Apple wants to make it easier to settle a tab with friends using your iPhone.

Apple has been speaking with banks about introducing a new peer-to-peer payments feature, according to a person familiar with the talks. The service would be incorporated into Apple Pay, the company’s mobile system for making purchases at brick- and-mortar stores with an iPhone and could be introduced as soon as next year, said the person, who asked not to be identified because the talks are private.

The feature would ramp up competition among companies trying to make it easier for people to pay other individuals using their smartphones. While customers still haven’t shown much desire to swap out their debit cards for mobile apps, companies including Square and PayPal Holdings’s Venmo are focusing on the peer-to-peer market. Financial institutions including JPMorgan Chase and Wells Fargo also are exploring the area.

Peer-to-peer payments allow a person to send money from a bank account to someone else with a few taps on a smartphone. It’s popular among young people who don’t carry around as much cash as previous generations — be it for settling dinner tabs or repaying a friend. The companies expect that as more people test peer-to-peer features, they’ll become more open to using their phones to pay for retail purchases at stores — a much more lucrative business.

With more than 230 million iPhones sold last year, Apple would have the potential to make the technology more mainstream. The Cupertino, California-based company introduced its mobile- payments system last year, which allows device holders to buy items by tapping a phone or watch on terminals near cash registers.

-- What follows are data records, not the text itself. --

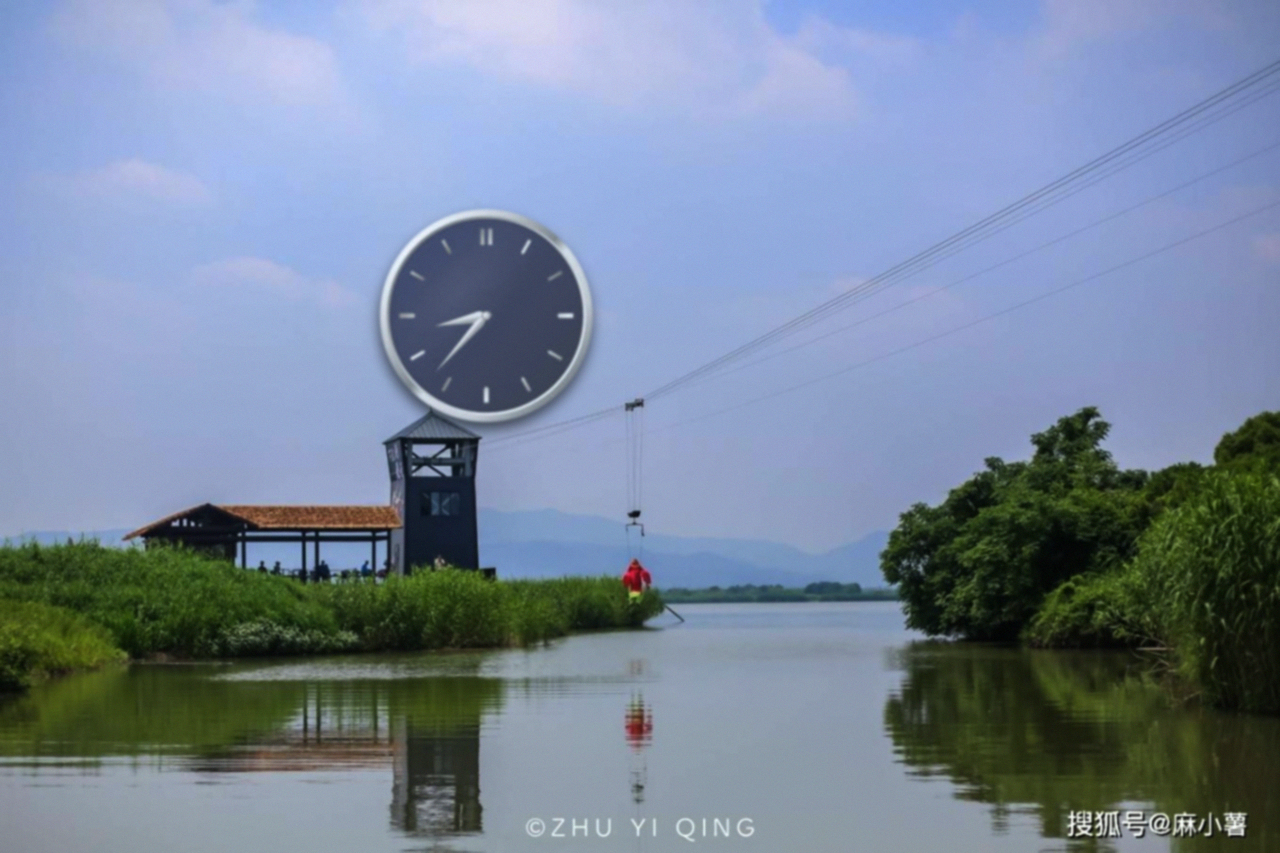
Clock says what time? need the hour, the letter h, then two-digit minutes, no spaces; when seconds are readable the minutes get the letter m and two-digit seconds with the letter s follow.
8h37
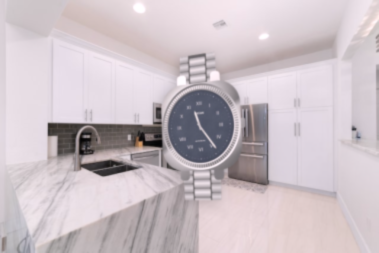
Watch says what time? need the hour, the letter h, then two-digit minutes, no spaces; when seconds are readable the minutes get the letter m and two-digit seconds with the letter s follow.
11h24
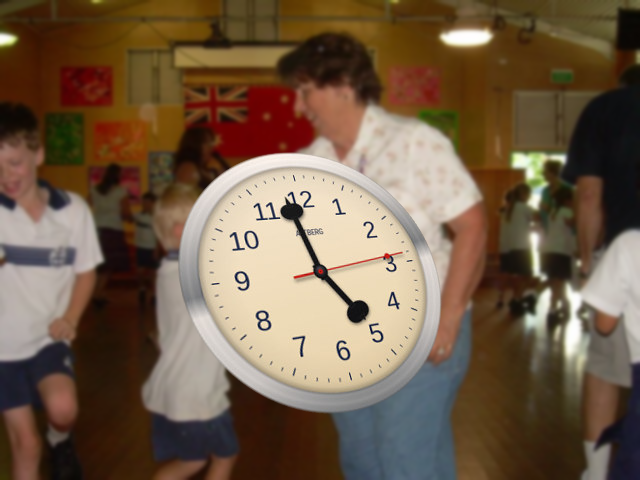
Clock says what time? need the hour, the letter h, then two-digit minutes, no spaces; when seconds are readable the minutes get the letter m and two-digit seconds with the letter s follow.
4h58m14s
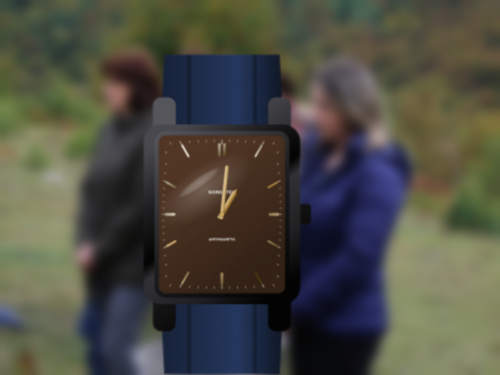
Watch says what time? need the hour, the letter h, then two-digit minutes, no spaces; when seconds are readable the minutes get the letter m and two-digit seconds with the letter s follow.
1h01
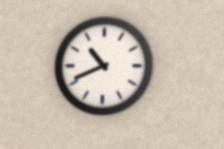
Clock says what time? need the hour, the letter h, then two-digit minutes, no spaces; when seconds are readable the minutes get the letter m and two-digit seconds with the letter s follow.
10h41
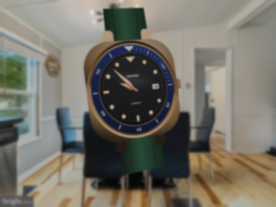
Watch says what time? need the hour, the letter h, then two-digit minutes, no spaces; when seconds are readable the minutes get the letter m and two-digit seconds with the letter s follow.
9h53
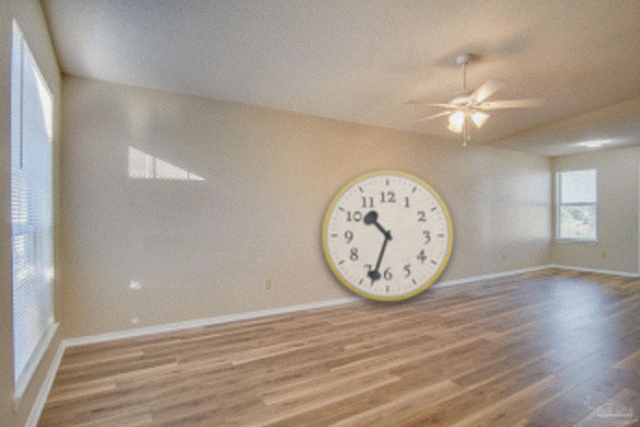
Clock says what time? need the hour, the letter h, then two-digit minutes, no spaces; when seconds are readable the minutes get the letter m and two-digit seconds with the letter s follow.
10h33
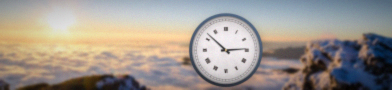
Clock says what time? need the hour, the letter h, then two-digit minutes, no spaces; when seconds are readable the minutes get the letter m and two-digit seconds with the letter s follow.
2h52
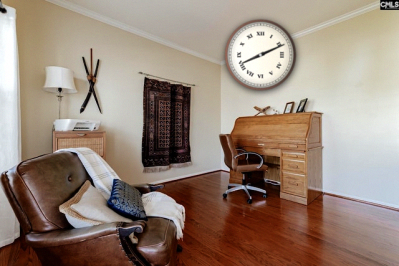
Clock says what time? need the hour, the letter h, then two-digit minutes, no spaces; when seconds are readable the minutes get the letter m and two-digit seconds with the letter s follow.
8h11
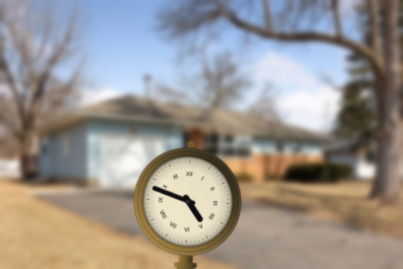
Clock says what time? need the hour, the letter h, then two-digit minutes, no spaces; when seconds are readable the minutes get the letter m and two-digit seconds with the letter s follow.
4h48
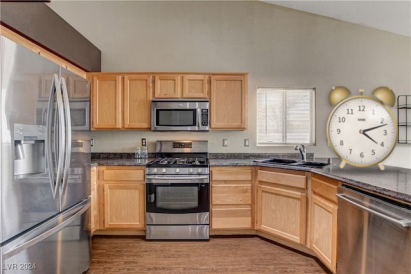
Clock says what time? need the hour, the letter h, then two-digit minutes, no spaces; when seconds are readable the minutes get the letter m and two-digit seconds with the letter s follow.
4h12
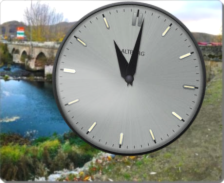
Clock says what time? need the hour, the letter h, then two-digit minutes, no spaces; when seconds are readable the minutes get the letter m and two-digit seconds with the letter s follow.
11h01
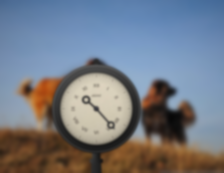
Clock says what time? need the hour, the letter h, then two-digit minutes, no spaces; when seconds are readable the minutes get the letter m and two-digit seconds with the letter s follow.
10h23
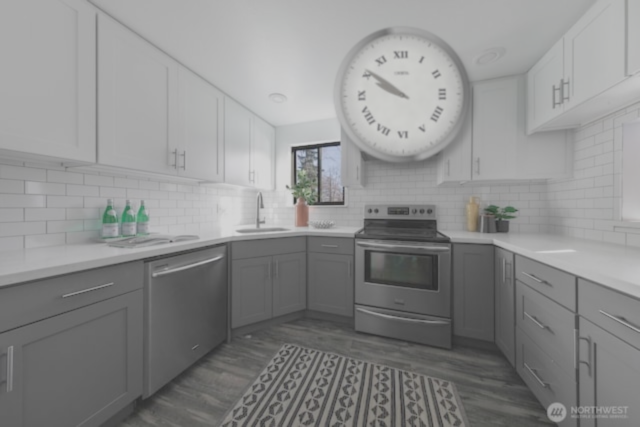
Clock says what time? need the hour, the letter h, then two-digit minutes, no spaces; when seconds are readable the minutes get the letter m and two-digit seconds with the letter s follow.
9h51
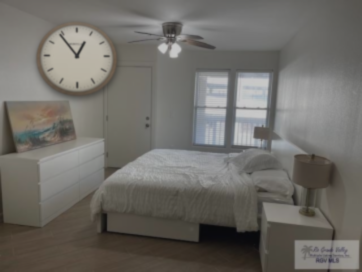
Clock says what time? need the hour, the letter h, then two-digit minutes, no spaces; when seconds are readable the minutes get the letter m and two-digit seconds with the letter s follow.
12h54
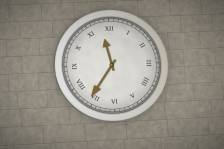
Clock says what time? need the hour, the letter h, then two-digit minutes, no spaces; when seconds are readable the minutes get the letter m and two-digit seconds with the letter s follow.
11h36
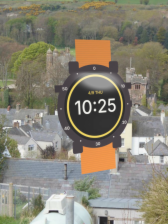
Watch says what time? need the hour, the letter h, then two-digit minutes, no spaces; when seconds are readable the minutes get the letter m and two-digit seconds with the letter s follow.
10h25
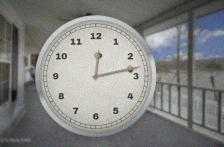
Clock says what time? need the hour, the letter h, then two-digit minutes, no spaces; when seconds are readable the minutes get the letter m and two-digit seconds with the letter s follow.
12h13
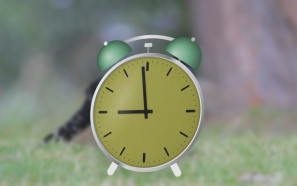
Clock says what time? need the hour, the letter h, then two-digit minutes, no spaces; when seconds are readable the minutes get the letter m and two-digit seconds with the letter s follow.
8h59
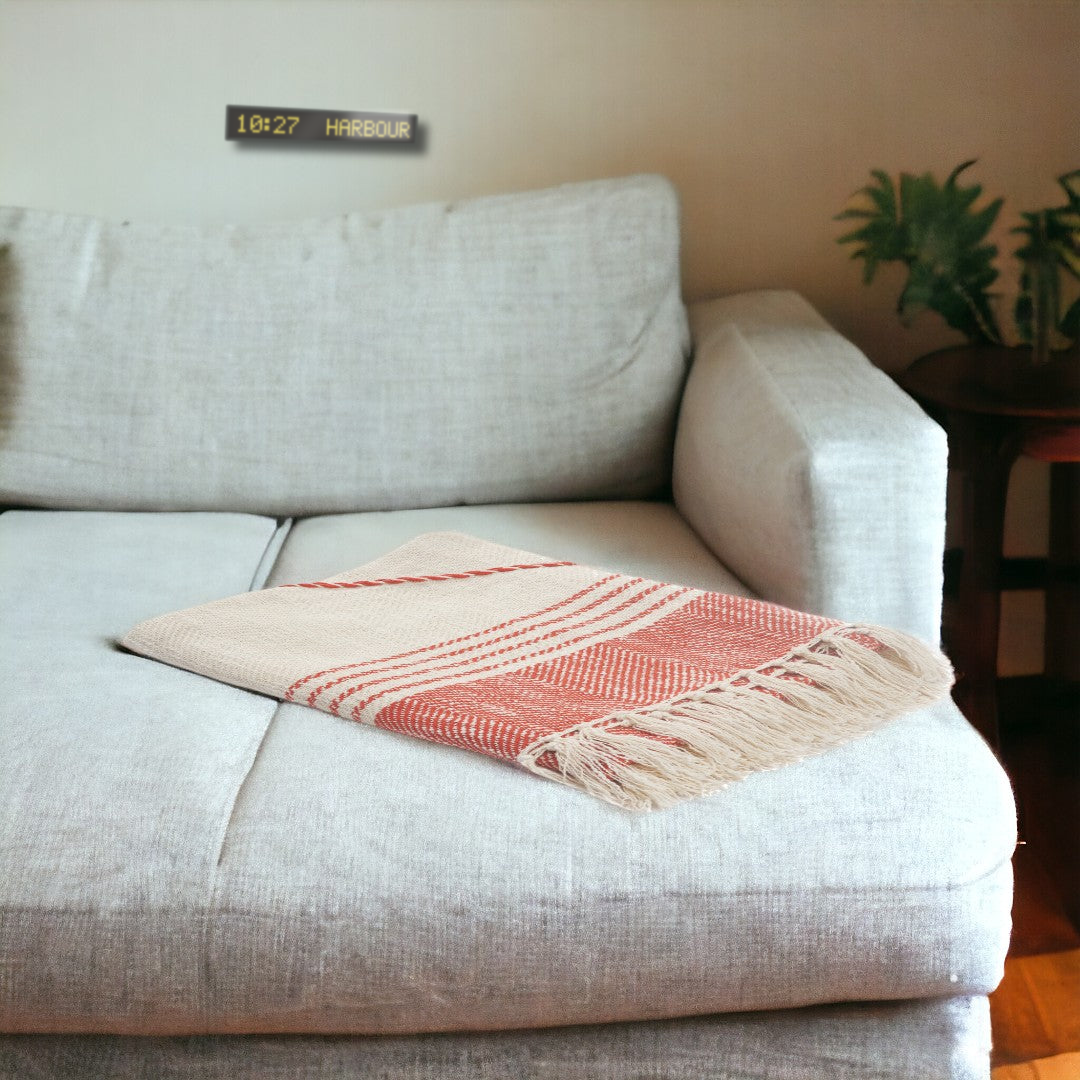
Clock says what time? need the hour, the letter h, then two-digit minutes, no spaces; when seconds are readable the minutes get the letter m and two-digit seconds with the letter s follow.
10h27
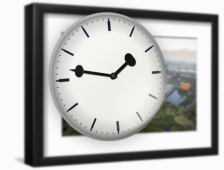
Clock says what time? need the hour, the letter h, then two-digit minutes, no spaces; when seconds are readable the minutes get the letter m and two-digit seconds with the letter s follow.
1h47
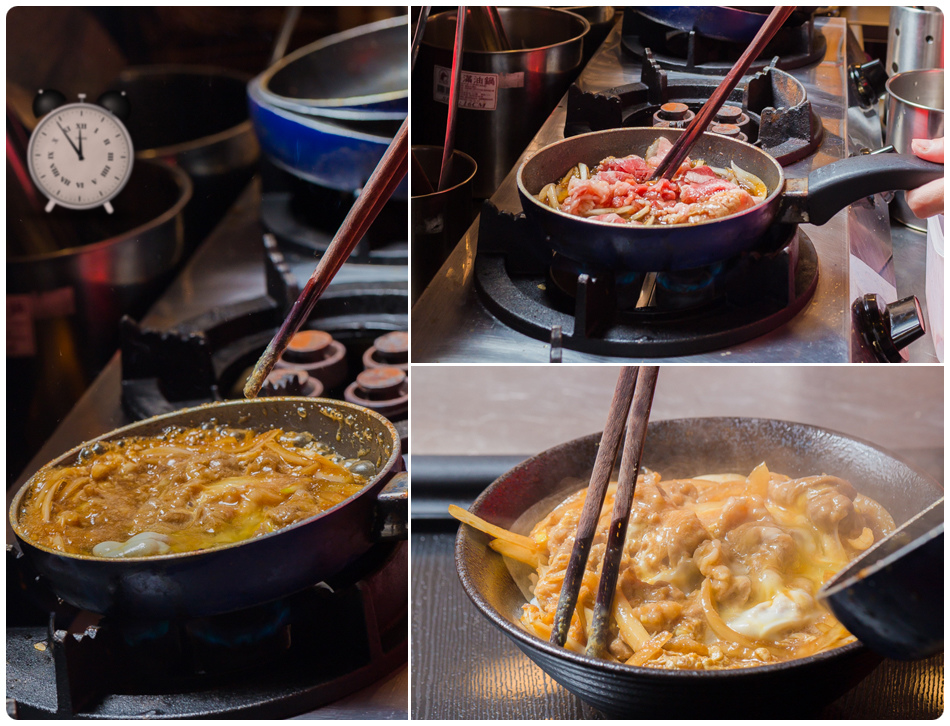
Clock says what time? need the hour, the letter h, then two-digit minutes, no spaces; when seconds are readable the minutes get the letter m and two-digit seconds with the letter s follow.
11h54
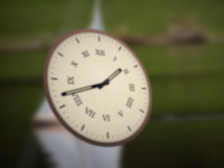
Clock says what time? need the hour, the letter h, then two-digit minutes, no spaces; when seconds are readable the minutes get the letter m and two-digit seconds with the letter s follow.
1h42
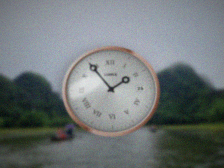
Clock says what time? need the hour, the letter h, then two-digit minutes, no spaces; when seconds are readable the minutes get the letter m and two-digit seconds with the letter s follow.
1h54
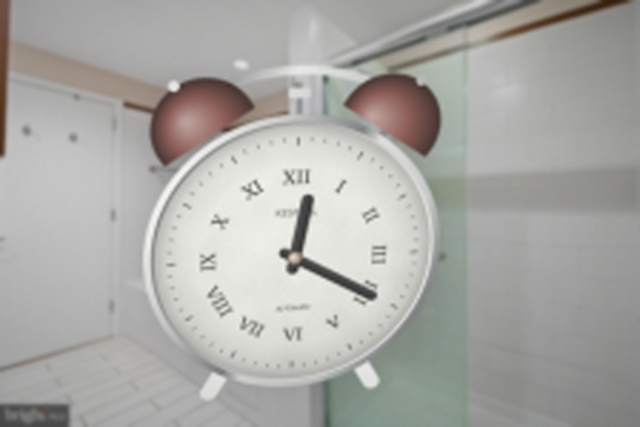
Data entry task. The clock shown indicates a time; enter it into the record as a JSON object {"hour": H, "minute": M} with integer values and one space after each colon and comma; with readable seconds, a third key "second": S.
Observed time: {"hour": 12, "minute": 20}
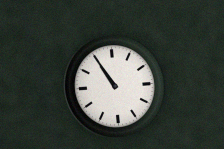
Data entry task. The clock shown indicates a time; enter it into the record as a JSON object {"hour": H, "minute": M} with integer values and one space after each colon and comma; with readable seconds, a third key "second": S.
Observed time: {"hour": 10, "minute": 55}
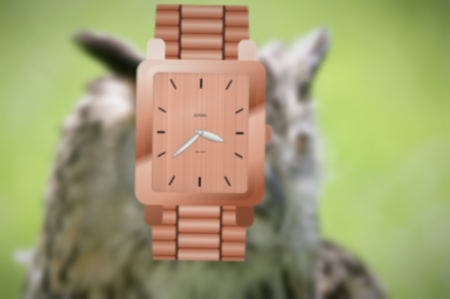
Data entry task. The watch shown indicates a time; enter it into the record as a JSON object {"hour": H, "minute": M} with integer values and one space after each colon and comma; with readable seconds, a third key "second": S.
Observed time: {"hour": 3, "minute": 38}
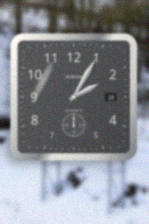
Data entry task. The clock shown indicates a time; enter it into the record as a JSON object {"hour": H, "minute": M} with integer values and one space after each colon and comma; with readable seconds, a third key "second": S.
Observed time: {"hour": 2, "minute": 5}
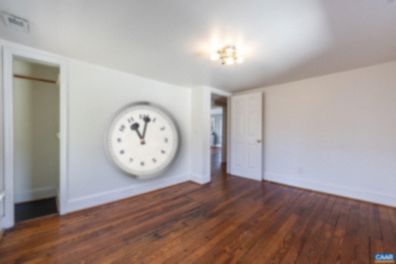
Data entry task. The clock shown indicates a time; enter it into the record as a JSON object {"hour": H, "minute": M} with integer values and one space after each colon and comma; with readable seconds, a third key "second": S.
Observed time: {"hour": 11, "minute": 2}
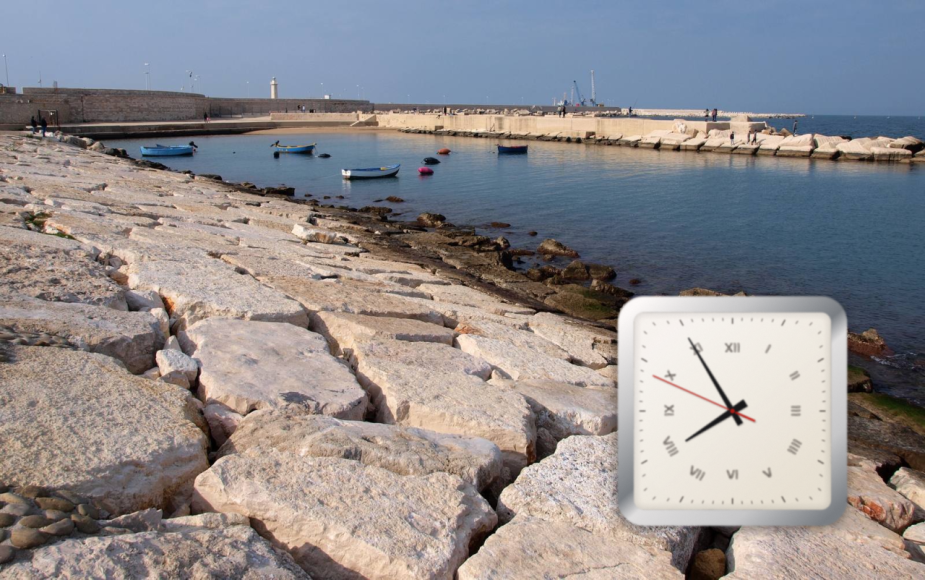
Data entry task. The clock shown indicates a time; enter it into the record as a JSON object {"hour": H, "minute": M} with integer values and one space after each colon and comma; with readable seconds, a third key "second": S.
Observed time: {"hour": 7, "minute": 54, "second": 49}
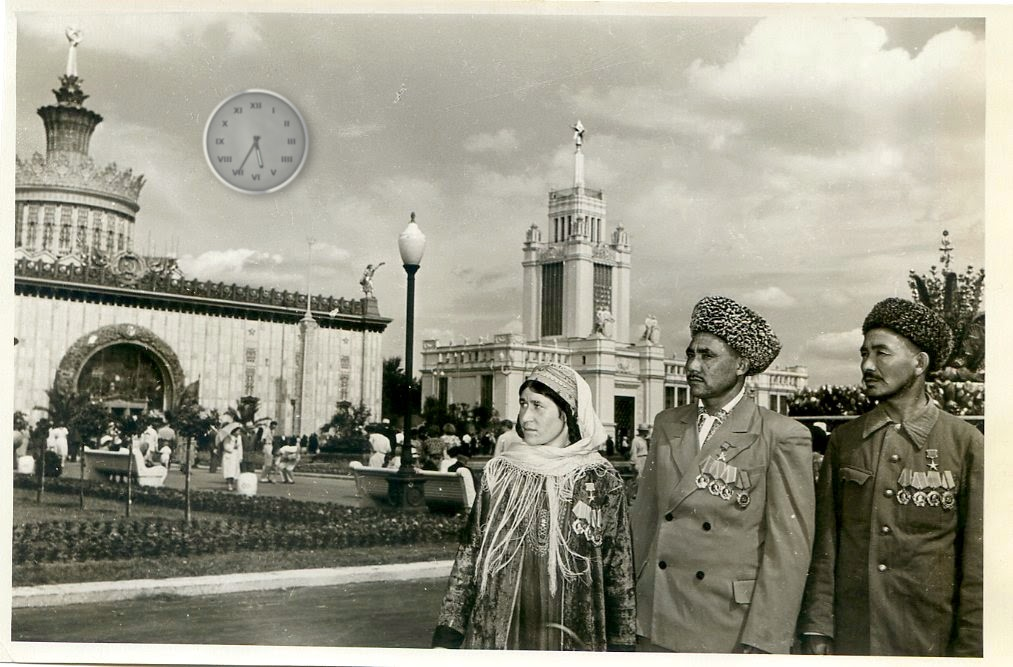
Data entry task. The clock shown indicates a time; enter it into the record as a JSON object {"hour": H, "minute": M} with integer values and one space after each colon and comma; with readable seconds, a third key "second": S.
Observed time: {"hour": 5, "minute": 35}
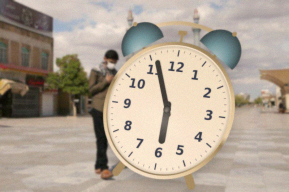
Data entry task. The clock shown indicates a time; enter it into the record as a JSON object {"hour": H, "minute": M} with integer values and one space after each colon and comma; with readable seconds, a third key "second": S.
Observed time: {"hour": 5, "minute": 56}
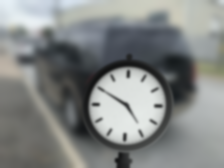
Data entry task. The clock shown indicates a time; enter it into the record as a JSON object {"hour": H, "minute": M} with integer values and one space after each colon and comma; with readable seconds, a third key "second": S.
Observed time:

Apple this year released its Wallet feature, which combines payments with loyalty cards and tickets for events and air travel. The product is part of the company’s strategy of adding services to encourage people to buy new iPhones every few years. Thus far, however, Apple Pay hasn’t gained widespread adoption, accounting for 1 percent of retail purchases in the U.S. this year, according to researcher Aite Group.

Apple declined to comment on its plans. The peer-to-peer discussions were reported earlier by the Wall Street Journal.